President Obama signs the Every Student Succeeds Act in Dec. 2015

Trump thinks he’s going to reduce the size of government. Good luck.

After the country had gotten along quite well without a cabinet-level Department of Education for more than 200 years, Democratic President Jimmy Carter established one in 1979.

When the Every Student Succeeds Act (ESSA), which amended the No Child Left Behind law, was enacted on December 10, 2015, a key objective was to cut back on the bureaucratic bloat in the Department of Education.

To accomplish that, the law included provisions eliminating 49 ineffective or duplicative federal education programs, required that the Secretary of Education identify the number of full-time equivalent positions associated with the eliminated programs and required the Secretary to reduce those positions by an equal amount.

But, as usual, the bureaucracy knew how to protect itself.
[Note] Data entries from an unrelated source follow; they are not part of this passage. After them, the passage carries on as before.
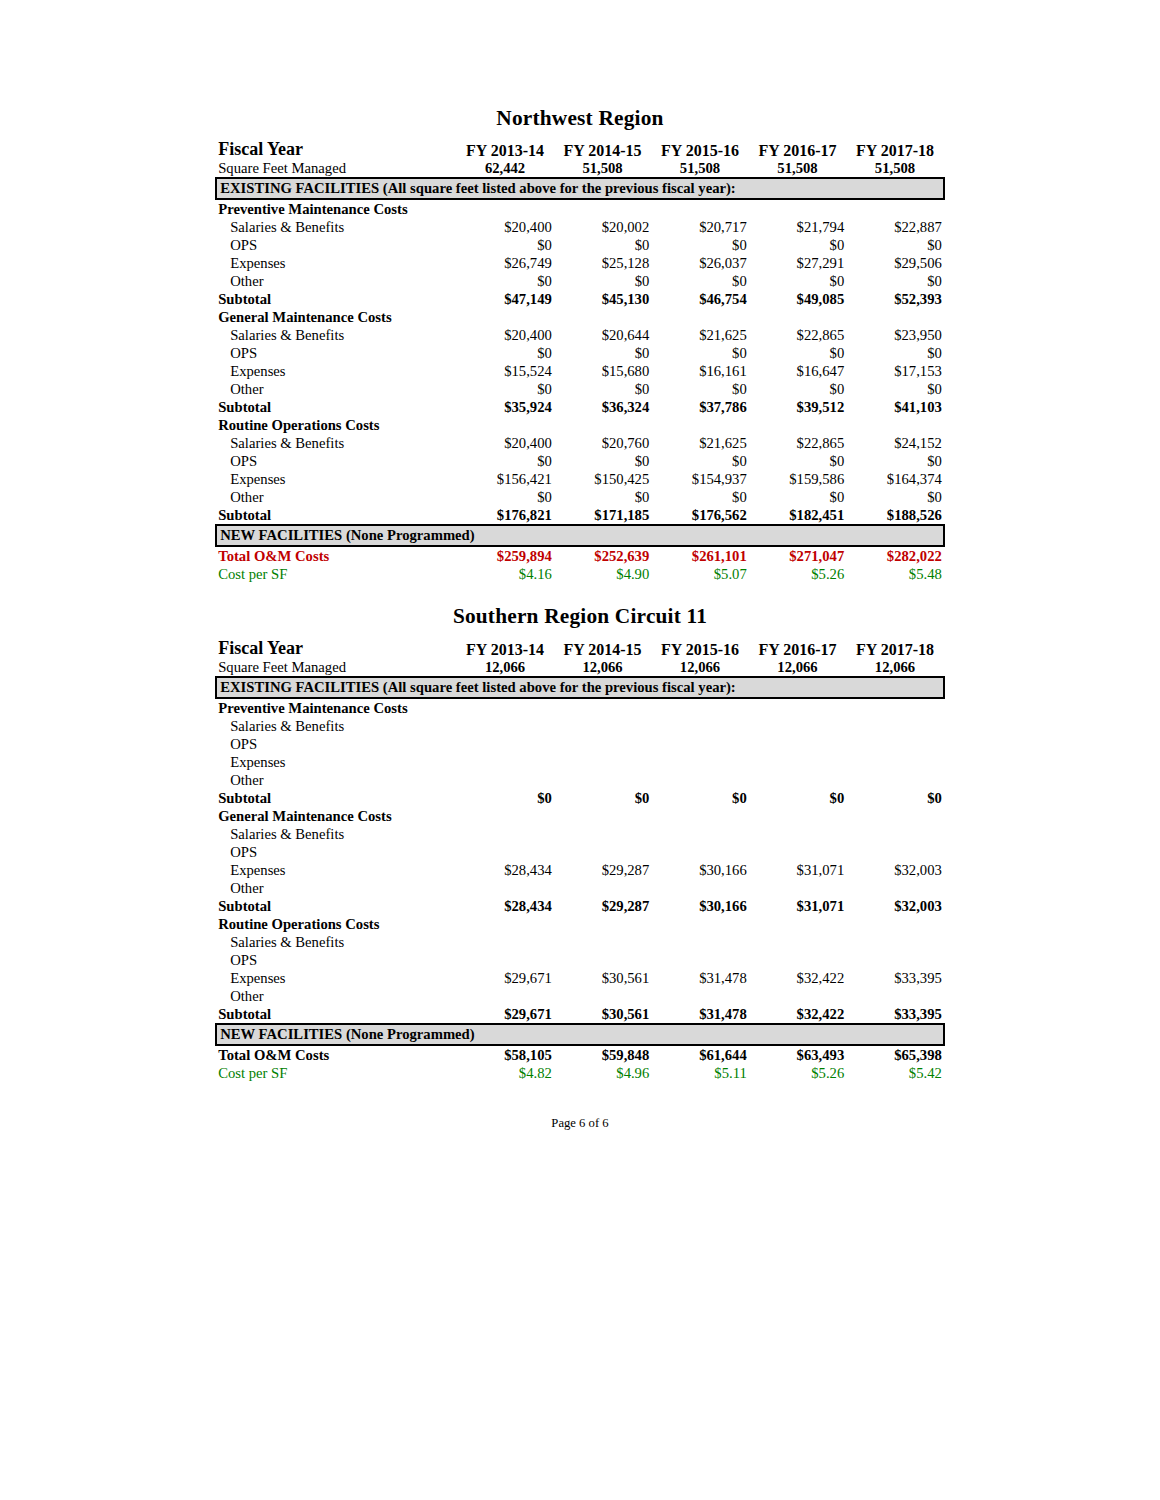Northwest Region
| Fiscal Year | FY 2013-14 | FY 2014-15 | FY 2015-16 | FY 2016-17 | FY 2017-18 |
| Square Feet Managed | 62,442 | 51,508 | 51,508 | 51,508 | 51,508 |
| EXISTING FACILITIES (All square feet listed above for the previous fiscal year): |
| Preventive Maintenance Costs | | | | | |
| Salaries & Benefits | $20,400 | $20,002 | $20,717 | $21,794 | $22,887 |
| OPS | $0 | $0 | $0 | $0 | $0 |
| Expenses | $26,749 | $25,128 | $26,037 | $27,291 | $29,506 |
| Other | $0 | $0 | $0 | $0 | $0 |
| Subtotal | $47,149 | $45,130 | $46,754 | $49,085 | $52,393 |
| General Maintenance Costs | | | | | |
| Salaries & Benefits | $20,400 | $20,644 | $21,625 | $22,865 | $23,950 |
| OPS | $0 | $0 | $0 | $0 | $0 |
| Expenses | $15,524 | $15,680 | $16,161 | $16,647 | $17,153 |
| Other | $0 | $0 | $0 | $0 | $0 |
| Subtotal | $35,924 | $36,324 | $37,786 | $39,512 | $41,103 |
| Routine Operations Costs | | | | | |
| Salaries & Benefits | $20,400 | $20,760 | $21,625 | $22,865 | $24,152 |
| OPS | $0 | $0 | $0 | $0 | $0 |
| Expenses | $156,421 | $150,425 | $154,937 | $159,586 | $164,374 |
| Other | $0 | $0 | $0 | $0 | $0 |
| Subtotal | $176,821 | $171,185 | $176,562 | $182,451 | $188,526 |
| NEW FACILITIES (None Programmed) |
| Total O&M Costs | $259,894 | $252,639 | $261,101 | $271,047 | $282,022 |
| Cost per SF | $4.16 | $4.90 | $5.07 | $5.26 | $5.48 |
Southern Region Circuit 11
| Fiscal Year | FY 2013-14 | FY 2014-15 | FY 2015-16 | FY 2016-17 | FY 2017-18 |
| Square Feet Managed | 12,066 | 12,066 | 12,066 | 12,066 | 12,066 |
| EXISTING FACILITIES (All square feet listed above for the previous fiscal year): |
| Preventive Maintenance Costs | | | | | |
| Salaries & Benefits | | | | | |
| OPS | | | | | |
| Expenses | | | | | |
| Other | | | | | |
| Subtotal | $0 | $0 | $0 | $0 | $0 |
| General Maintenance Costs | | | | | |
| Salaries & Benefits | | | | | |
| OPS | | | | | |
| Expenses | $28,434 | $29,287 | $30,166 | $31,071 | $32,003 |
| Other | | | | | |
| Subtotal | $28,434 | $29,287 | $30,166 | $31,071 | $32,003 |
| Routine Operations Costs | | | | | |
| Salaries & Benefits | | | | | |
| OPS | | | | | |
| Expenses | $29,671 | $30,561 | $31,478 | $32,422 | $33,395 |
| Other | | | | | |
| Subtotal | $29,671 | $30,561 | $31,478 | $32,422 | $33,395 |
| NEW FACILITIES (None Programmed) |
| Total O&M Costs | $58,105 | $59,848 | $61,644 | $63,493 | $65,398 |
| Cost per SF | $4.82 | $4.96 | $5.11 | $5.26 | $5.42 |
Page 6 of 6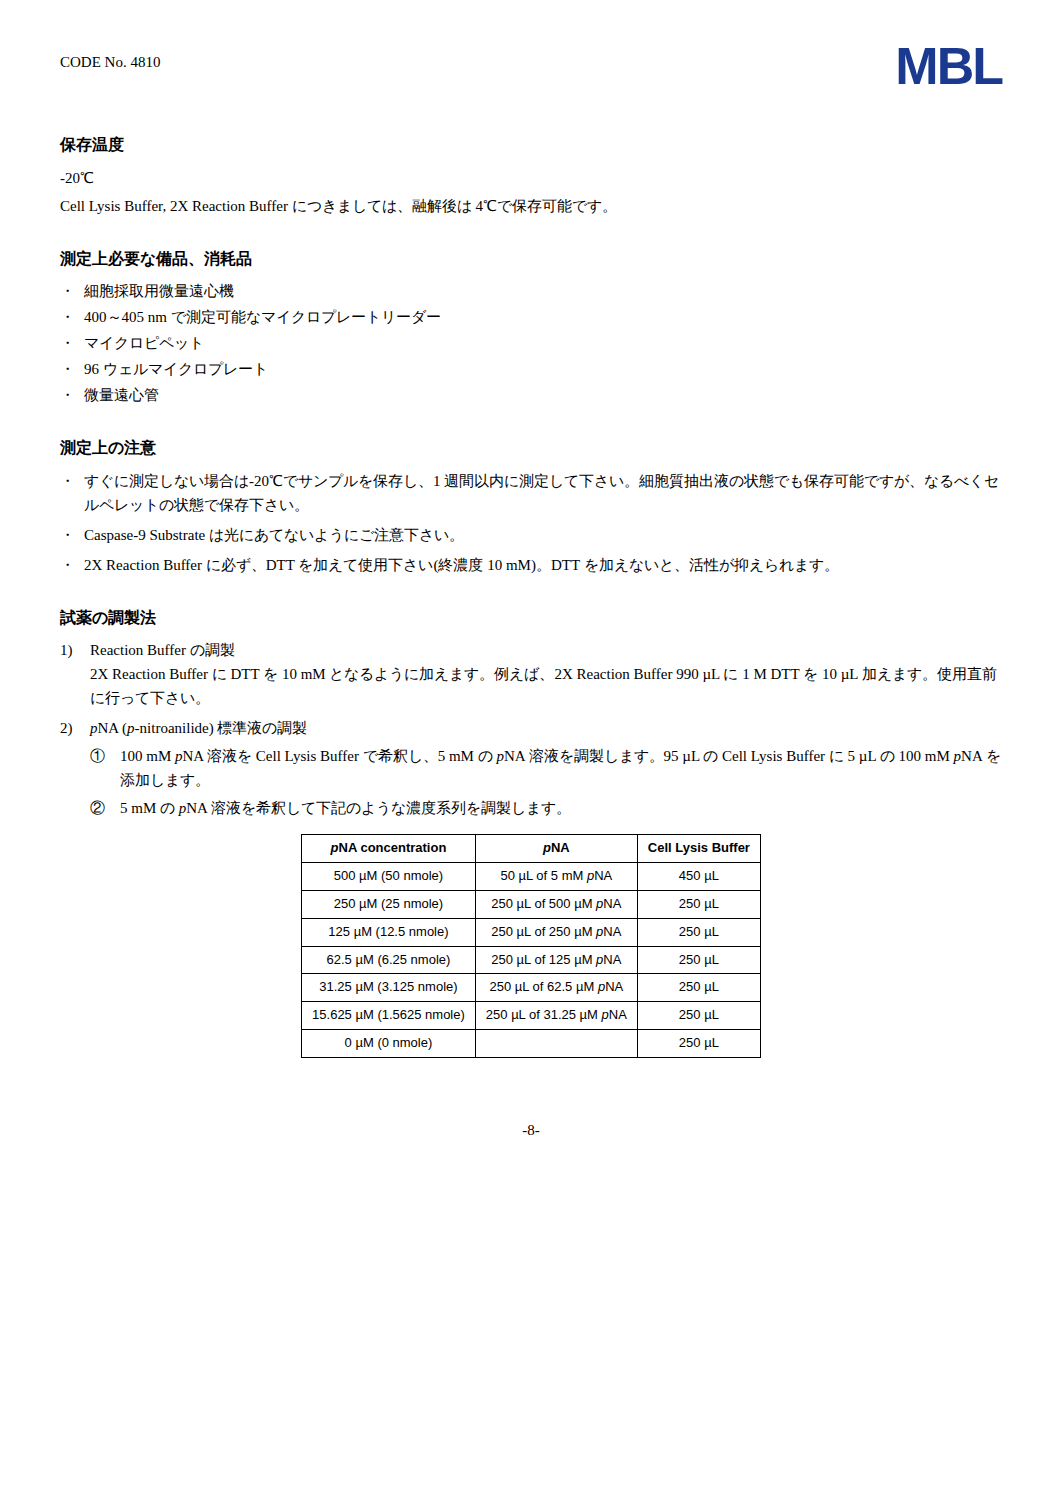CODE No. 4810
MBL
保存温度
-20℃
Cell Lysis Buffer, 2X Reaction Buffer につきましては、融解後は 4℃で保存可能です。
測定上必要な備品、消耗品
細胞採取用微量遠心機
400～405 nm で測定可能なマイクロプレートリーダー
マイクロピペット
96 ウェルマイクロプレート
微量遠心管
測定上の注意
すぐに測定しない場合は-20℃でサンプルを保存し、1 週間以内に測定して下さい。細胞質抽出液の状態でも保存可能ですが、なるべくセルペレットの状態で保存下さい。
Caspase-9 Substrate は光にあてないようにご注意下さい。
2X Reaction Buffer に必ず、DTT を加えて使用下さい(終濃度 10 mM)。DTT を加えないと、活性が抑えられます。
試薬の調製法
Reaction Buffer の調製
2X Reaction Buffer に DTT を 10 mM となるように加えます。例えば、2X Reaction Buffer 990 µL に 1 M DTT を 10 µL 加えます。使用直前に行って下さい。
p NA (p-nitroanilide) 標準液の調製
①100 mM p NA 溶液を Cell Lysis Buffer で希釈し、5 mM の p NA 溶液を調製します。95 µL の Cell Lysis Buffer に 5 µL の 100 mM p NA を添加します。
②5 mM の p NA 溶液を希釈して下記のような濃度系列を調製します。
| p NA concentration | p NA | Cell Lysis Buffer |
| --- | --- | --- |
| 500 µM (50 nmole) | 50 µL of 5 mM p NA | 450 µL |
| 250 µM (25 nmole) | 250 µL of 500 µM p NA | 250 µL |
| 125 µM (12.5 nmole) | 250 µL of 250 µM p NA | 250 µL |
| 62.5 µM (6.25 nmole) | 250 µL of 125 µM p NA | 250 µL |
| 31.25 µM (3.125 nmole) | 250 µL of 62.5 µM p NA | 250 µL |
| 15.625 µM (1.5625 nmole) | 250 µL of 31.25 µM p NA | 250 µL |
| 0 µM (0 nmole) | | 250 µL |
-8-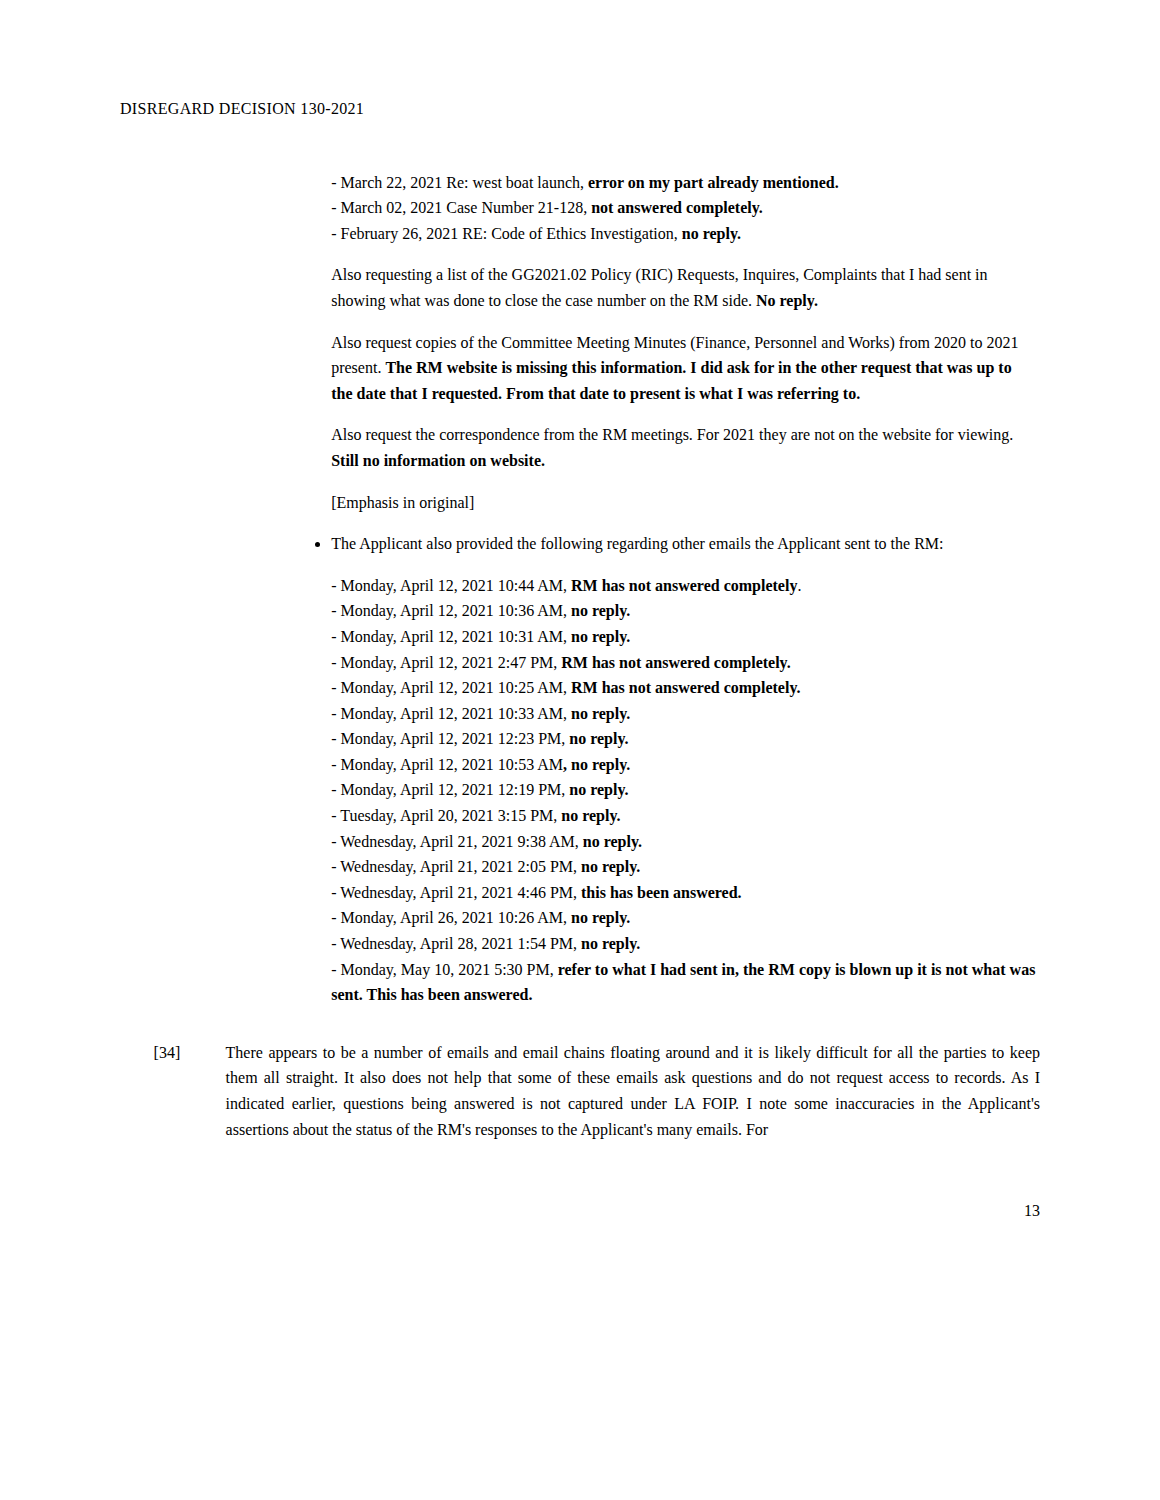DISREGARD DECISION 130-2021
- March 22, 2021 Re: west boat launch, error on my part already mentioned.
- March 02, 2021 Case Number 21-128, not answered completely.
- February 26, 2021 RE: Code of Ethics Investigation, no reply.
Also requesting a list of the GG2021.02 Policy (RIC) Requests, Inquires, Complaints that I had sent in showing what was done to close the case number on the RM side. No reply.
Also request copies of the Committee Meeting Minutes (Finance, Personnel and Works) from 2020 to 2021 present. The RM website is missing this information. I did ask for in the other request that was up to the date that I requested. From that date to present is what I was referring to.
Also request the correspondence from the RM meetings. For 2021 they are not on the website for viewing. Still no information on website.
[Emphasis in original]
The Applicant also provided the following regarding other emails the Applicant sent to the RM:
- Monday, April 12, 2021 10:44 AM, RM has not answered completely.
- Monday, April 12, 2021 10:36 AM, no reply.
- Monday, April 12, 2021 10:31 AM, no reply.
- Monday, April 12, 2021 2:47 PM, RM has not answered completely.
- Monday, April 12, 2021 10:25 AM, RM has not answered completely.
- Monday, April 12, 2021 10:33 AM, no reply.
- Monday, April 12, 2021 12:23 PM, no reply.
- Monday, April 12, 2021 10:53 AM, no reply.
- Monday, April 12, 2021 12:19 PM, no reply.
- Tuesday, April 20, 2021 3:15 PM, no reply.
- Wednesday, April 21, 2021 9:38 AM, no reply.
- Wednesday, April 21, 2021 2:05 PM, no reply.
- Wednesday, April 21, 2021 4:46 PM, this has been answered.
- Monday, April 26, 2021 10:26 AM, no reply.
- Wednesday, April 28, 2021 1:54 PM, no reply.
- Monday, May 10, 2021 5:30 PM, refer to what I had sent in, the RM copy is blown up it is not what was sent. This has been answered.
[34]
There appears to be a number of emails and email chains floating around and it is likely difficult for all the parties to keep them all straight. It also does not help that some of these emails ask questions and do not request access to records. As I indicated earlier, questions being answered is not captured under LA FOIP. I note some inaccuracies in the Applicant's assertions about the status of the RM's responses to the Applicant's many emails. For
13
When ESSA became law, the Department of Education had about 4,400 employees and an annual budget of $68 billion.

Given the size and complexity of the Department, and the scope of ESSA, you’d think ESSA would have led to substantial personnel cutbacks. Ha!

The Department calculated that ESSA didn’t reauthorize only six programs – Advanced Placement, Elementary and Secondary School Counseling, Mathematics and Science Partnerships, Physical Education Program, School improvement Grants and Transition to Teaching, for a total of 15.5 FTEs.

That’s right, the massive changes wrought by the passage of ESSA led to the elimination of just 15.5 of the department’s 4400 FTE positions.

At that rate, it will take at least 283 years to eliminate the department, the goal of many hard-core conservatives since the department was created. I’d guess the department is safe.